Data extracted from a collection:
◇ ◇ ◇ ◇ ◇

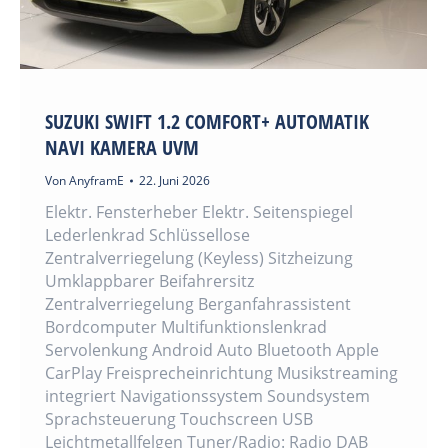
SUZUKI SWIFT 1.2 COMFORT+ AUTOMATIK
NAVI KAMERA UVM
Von
AnyframE
22. Juni 2026
Elektr. Fensterheber Elektr. Seitenspiegel
Lederlenkrad Schlüssellose
Zentralverriegelung (Keyless) Sitzheizung
Umklappbarer Beifahrersitz
Zentralverriegelung Berganfahrassistent
Bordcomputer Multifunktionslenkrad
Servolenkung Android Auto Bluetooth Apple
CarPlay Freisprecheinrichtung Musikstreaming
integriert Navigationssystem Soundsystem
Sprachsteuerung Touchscreen USB
Leichtmetallfelgen Tuner/Radio: Radio DAB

◇ ◇ ◇ ◇ ◇

Problem to work on:
Your reply should be the lines of the records from the start through the line with "CarPlay Freisprecheinrichtung Musikstreaming", copied word for word, pictures omitted.

Response to this task:
SUZUKI SWIFT 1.2 COMFORT+ AUTOMATIK
NAVI KAMERA UVM
Von
AnyframE
22. Juni 2026
Elektr. Fensterheber Elektr. Seitenspiegel
Lederlenkrad Schlüssellose
Zentralverriegelung (Keyless) Sitzheizung
Umklappbarer Beifahrersitz
Zentralverriegelung Berganfahrassistent
Bordcomputer Multifunktionslenkrad
Servolenkung Android Auto Bluetooth Apple
CarPlay Freisprecheinrichtung Musikstreaming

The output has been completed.